Address: 104 Cheyne Walk, SW10

Dates at address:1846 - 1897


Greaves was the son of Chelsea waterman Charles Greaves. Born and raised on the Thames he lived and worked with his brother Henry. A friend of Whistler he modelled himself on the older painter, even copying his dress. A dandy all his life, he appeared in a battered top hat with his hair blacked with boot polish in his old age.

Starting as boat builders the brothers met Whistler who hired them as rowers, later teaching them to paint. Painting scenes of Chelsea before the Embankment they worked together until Henry’s death in 1904. They also helped Whistler decorate Frederick Layland’s Peacock Room. Their paintings never sold well, though Walter enjoyed fame in 1911 when the Goupil Gallery exhibited his work. Discredited by Whitler’s friends Joseph and Elizabeth Pennel as a thief of Whistler’s work he was bankrupted.

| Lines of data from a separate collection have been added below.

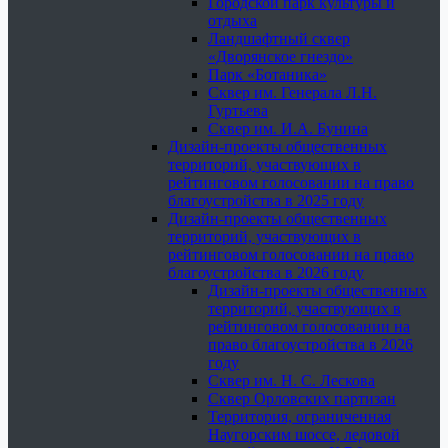
Городской парк культуры и
отдыха
Ландшафтный сквер
«Дворянское гнездо»
Парк «Ботаника»
Сквер им. Генерала Л.Н.
Гуртьева
Сквер им. И.А. Бунина
Дизайн-проекты общественных
территорий, участвующих в
рейтинговом голосовании на право
благоустройства в 2025 году
Дизайн-проекты общественных
территорий, участвующих в
рейтинговом голосовании на право
благоустройства в 2026 году
Дизайн-проекты общественных
территорий, участвующих в
рейтинговом голосовании на
право благоустройства в 2026
году
Сквер им. Н. С. Лескова
Сквер Орловских партизан
Территория, ограниченная
Наугорским шоссе, ледовой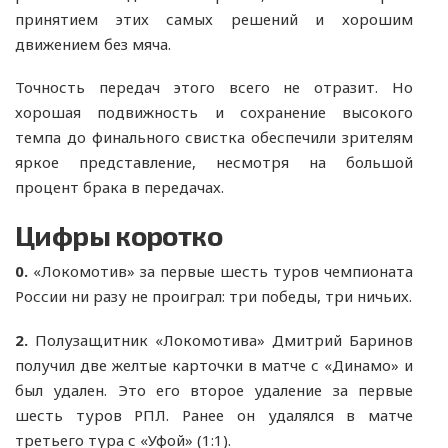
принятием этих самых решений и хорошим
движением без мяча.
Точность передач этого всего не отразит. Но
хорошая подвижность и сохранение высокого
темпа до финального свистка обеспечили зрителям
яркое представление, несмотря на большой
процент брака в передачах.
Цифры коротко
0.
«Локомотив» за первые шесть туров чемпионата
России ни разу не проиграл: три победы, три ничьих.
2.
Полузащитник «Локомотива» Дмитрий Баринов
получил две желтые карточки в матче с «Динамо» и
был удален. Это его второе удаление за первые
шесть туров РПЛ. Ранее он удалялся в матче
третьего тура с «Уфой» (1:1).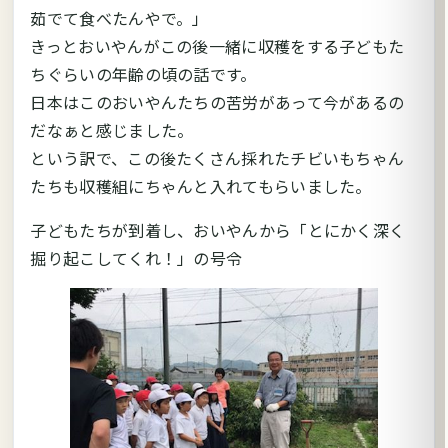
茹でて食べたんやで。」
きっとおいやんがこの後一緒に収穫をする子どもた
ちぐらいの年齢の頃の話です。
日本はこのおいやんたちの苦労があって今があるの
だなぁと感じました。
という訳で、この後たくさん採れたチビいもちゃん
たちも収穫組にちゃんと入れてもらいました。
子どもたちが到着し、おいやんから「とにかく深く
掘り起こしてくれ！」の号令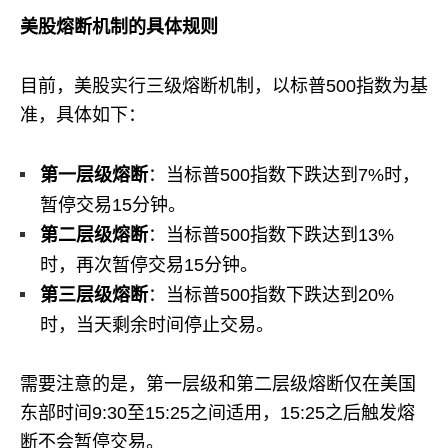
美股熔断机制的具体规则
目前，美股实行三级熔断机制，以标普500指数为基
准，具体如下：
第一层级熔断
：​当标普500指数下跌达到7%时，
暂停交易15分钟。
第二层级熔断
：​当标普500指数下跌达到13%
时，再次暂停交易15分钟。
第三层级熔断
：​当标普500指数下跌达到20%
时，当天剩余时间停止交易。
需要注意的是，第一层级和第二层级熔断仅在美国
东部时间9:30至15:25之间适用，15:25之后触发熔
断不会暂停交易。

The friendship with Whistler started well. In Greaves’s words, “he taught us to paint and we taught him the waterman’s jerk”. However, Whistler characteristically discarded the pair on moving to fashionable Tite Street, even refusing to be reconciled when Greaves visited him on his deathbed. With mounting debts Greaves moved to Fulham Road in 1897 and Lillie Road, Fulham in 1919. Rescued from penury in 1921 by artists including Augustus John and William Rothenstein, they restored his reputation and paid for a retirement home in Charterhouse where he died.